## Wat te doen
Schrijf de tekst over hulp bij het huishouden en rolstoelvoorzieningen verder, te beginnen na de laatste zin.

## Aangeleverde tekst

------------

6.1.7 Invloed van de woning of woonvorm op de hulp bij het huishouden
Een grotere woning leidt niet vanzelfsprekend tot meer uren hulp. Er wordt uitgegaan van het niveau van sociale woningbouw. Dus bijvoorbeeld: een inpandig zwembad wordt niet meegerekend bij de urenopbouw van de indicatie.
In vakantiewoningen, tweede woningen, hotels/pensions, kamerhuur wordt in beginsel geen hulp bij het huishouden verstrekt.
6.1.8 Weigeren uitvoeren huishoudelijk werk
Redenen als ‘niet gewend zijn om’ of ‘geen huishoudelijk werk willen en/of kunnen verrichten’ leiden niet tot een indicatie voor het overnemen van huishoudelijke taken.
Het zichzelf kunnen verplaatsen is essentieel bij zelfredzaamheid en participatie.
Wij onderscheiden de volgende rolstoelvoorzieningen:
Een deel van de aanpassingen aan de rolstoel is vastgelegd in de aanbesteding en hoeven niet apart vergoed te worden. Rolstoelaccessoires, zoals schootkleden, regencape, parasol, (boodschappen-)tassen etc., worden niet vergoed.

------------

## Brongegevens
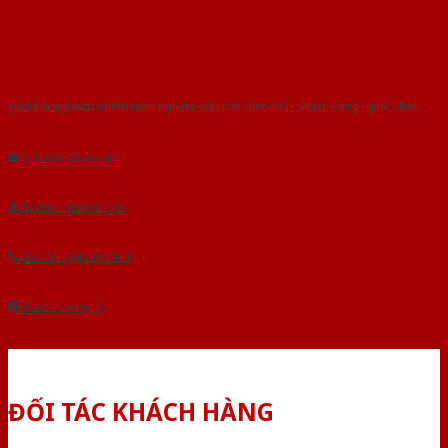
Với kinh nghiệm nhiêu năm nghiên cứu cửa theo tiêu chuẩn công nghệ Châu
Âu.Chúng tôi tự tin là nhà sản xuất & cung cấp hàng đầu tại Việt Nam!
Gửi yêu cầu tư vấn
Tải báo giá tổng hợp
Yêu cầu gọi lại (3 phút)
Dành cho đại lý
ĐỐI TÁC KHÁCH HÀNG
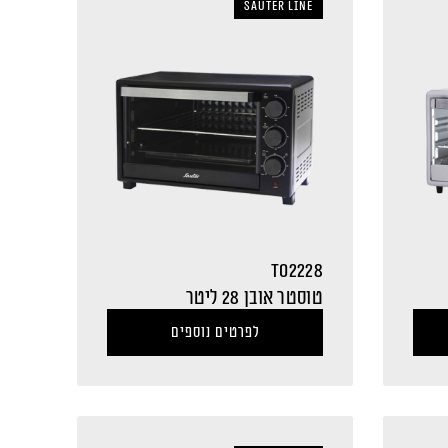
sauter LINE
TO2228
טוסטר אובן 28 ליטר
לפרטים נוספים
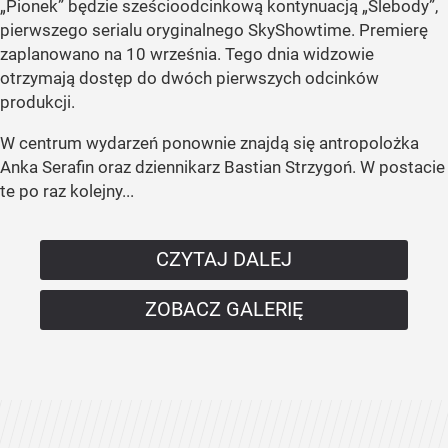
„Pionek” będzie sześcioodcinkową kontynuacją „Ślebody”,
pierwszego serialu oryginalnego SkyShowtime. Premierę
zaplanowano na 10 września. Tego dnia widzowie
otrzymają dostęp do dwóch pierwszych odcinków
produkcji.
W centrum wydarzeń ponownie znajdą się antropolożka
Anka Serafin oraz dziennikarz Bastian Strzygoń. W postacie
te po raz kolejny...
CZYTAJ DALEJ
ZOBACZ GALERIĘ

------------

## Antwoordvak
Voor rolstoelen die kortdurend of incidenteel gebruikt worden kan een beroep worden gedaan op de uitleenservice. Voorliggend zijn de rolstoelpools in verzorgingshuizen waar het gaat om transportdoeleinden. In de regel wordt voor een transportrolstoel een voucher verstrekt, afhankelijk van de te verwachten gebruiksduur. Daarnaast kunnen bewoners van een instelling, die voorheen AWBZ-instelling werd genoemd, kunnen voor een rolstoel een beroep doen op de Wet langdurige zorg (Wlz).
Sporten kan een belangrijk middel tot participatie zijn. Wanneer het voor de cliënt zonder sporthulpmiddel niet mogelijk is om een sport te beoefenen en de kosten hiervoor aanzienlijk hoger zijn -dan de gebruikelijke kosten die een persoon zonder beperkingen heeft voor dezelfde (of een vergelijkbare) sport-, kan een sportvoorziening worden verstrekt. Dat kan een sportrolstoel zijn maar ook een ander hulpmiddel. Op grond van eerdere regelgeving Wmo en jurisprudentie kan worden gesteld dat het redelijk is om maximaal eens per drie jaar hiervoor een vergoeding te verstrekken. De aanvrager moet aantonen dat er sprake is van een actieve sportbeoefening. De ervaring leert dat sportclubs , sponsors of fondsen vaak bereid zijn een deel van de kosten te vergoeden. Bovendien kost sporten zonder beperking ook geld dus mag van de aanvrager zelf ook worden verwachten dat hij een deel van de kosten draagt.
Om langer zelfstandig te kunnen blijven wonen in de eigen leefomgeving (dat kan de eigen woning zijn of een geschiktere woning in dezelfde omgeving) zijn er tegenwoordig veel voorzieningen die dit mogelijk maken.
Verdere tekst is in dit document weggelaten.